A sequência de abertura de Past Lives, com estreia adiada no Brasil mas já no streaming nos Estados Unidos, revela o tom do filme muito claramente. A câmera de Celine Song, estreando na direção de longas-metragens e cuja história do filme é baseada em sua própria experiência pessoal, captura o trio de personagens no bar à medida que uma narração ao fundo questiona o que será que eles são.
Ou melhor, qual o estado de relacionamento no qual eles se encontram: se o rapaz coreano é namorado da coreana; se o americano, quieto ao fundo, é amigo dos dois; ou é namorado da coreana, mas está em silêncio porque não entende o que aqueles amigos coreanos de longa data estão falando.
Isso ajuda a diferenciar Past Lives de outros filmes como a trilogia de Richard Linklater (Antes do Amanhecer, Antes do Pôr-do-Sol e Antes do Anoitecer), ao colocar duas pessoas que se reencontram em Nova York e passam o dia juntas.

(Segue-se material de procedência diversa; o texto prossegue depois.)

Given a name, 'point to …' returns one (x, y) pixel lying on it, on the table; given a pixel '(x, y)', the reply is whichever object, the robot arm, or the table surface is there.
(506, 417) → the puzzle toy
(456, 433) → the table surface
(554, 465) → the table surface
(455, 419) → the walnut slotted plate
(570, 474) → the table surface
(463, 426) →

Com menos melodrama e mais maduro, Past Lives permite reflexões que vão além do que assistimos na tela.
Para contar essa história, Celine Song transporta a audiência para a Seul, na Coréia do Sul, de 24 anos atrás. Ali, a pré-adolescente Na Young (Seung Ah Moon) está prestes a emigrar para o Canadá com os pais e sua irmã. Mas tem um garoto na escola, Hae Sung (Seung Min Yim), de quem ela gosta e o sentimento é mútuo. Inteligentes e amigos, eles competem pela nota mais alta, por quem sabe mais e essa é apenas uma faísca do que de fato um sente pelo outro.
Após essa introdução e rotina que estabelece a trama, e também o conflito dela, Past Lives avança doze anos enquanto os personagens, adultos, seguem a vida, crescem e se desenvolvem em países diferentes.
Na Young, que agora se chama Nora (Greta Lee, em soberba atuação) vive em Nova York em busca da sua carreira como escritora, enquanto que Hae Sung (Teo Yoo) segue sua carreira de engenheiro. Os dois conseguem se reencontrar por meio do Facebook e começam a passar tempo juntos pelo Skype conversando. É como se estivessem namorando à distância, até que as bifurcações nos caminhos de ambos novamente os afastam.
Mais doze anos se passam até que eles se reconectam novamente, quando Hae Sung finalmente decide visitar Nova York. Com o reencontro, Celine Song retoma também o visual apaixonante que cerca os dois personagens e lembra as primeiras sequências de ambos ainda crianças. Não há qualquer interação física entre os dois, mas é possível sentir que há algo de especial na forma como se olham, na empolgação com que os diálogos são falados e também como sorriem um para o outro.
Past Lives também discute imigração e como essa experiência marca a vida de alguém. Deixar toda uma cultura para trás reflete nos relacionamentos de Nora que, casada com Arthur (John Magaro) e restabelecendo essa conexão com Hae Sung (e com seu passado juvenil), a faz também se sentir menos coreana como ela própria confidencia em determinado momento.
Romântico e maduro o suficiente para filosofar pensamentos sobre a vida, Past Lives faz os personagens questionarem o que teria acontecido se Nora não emigrasse, se isso seria suficiente para ela e Hae Sung estarem juntos ou o que seriam da vida de ambos se eles tivessem crescido em Seul e não separados um do outro.
Nessa mistura que junta nostalgia, remorso, afeto e amor, o filme de Celine Song se posiciona como diferente em relação às outras produções similares ao não buscar o melodrama fácil ou da tentação de transformar a história em um fútil triângulo amoroso. Song protege o sentimento especial entre Nora e Hae Sung ao mostrar que, no fim, o vínculo e a conexão especial que um tem pelo outro é tão eterno como se estivessem de fato juntos.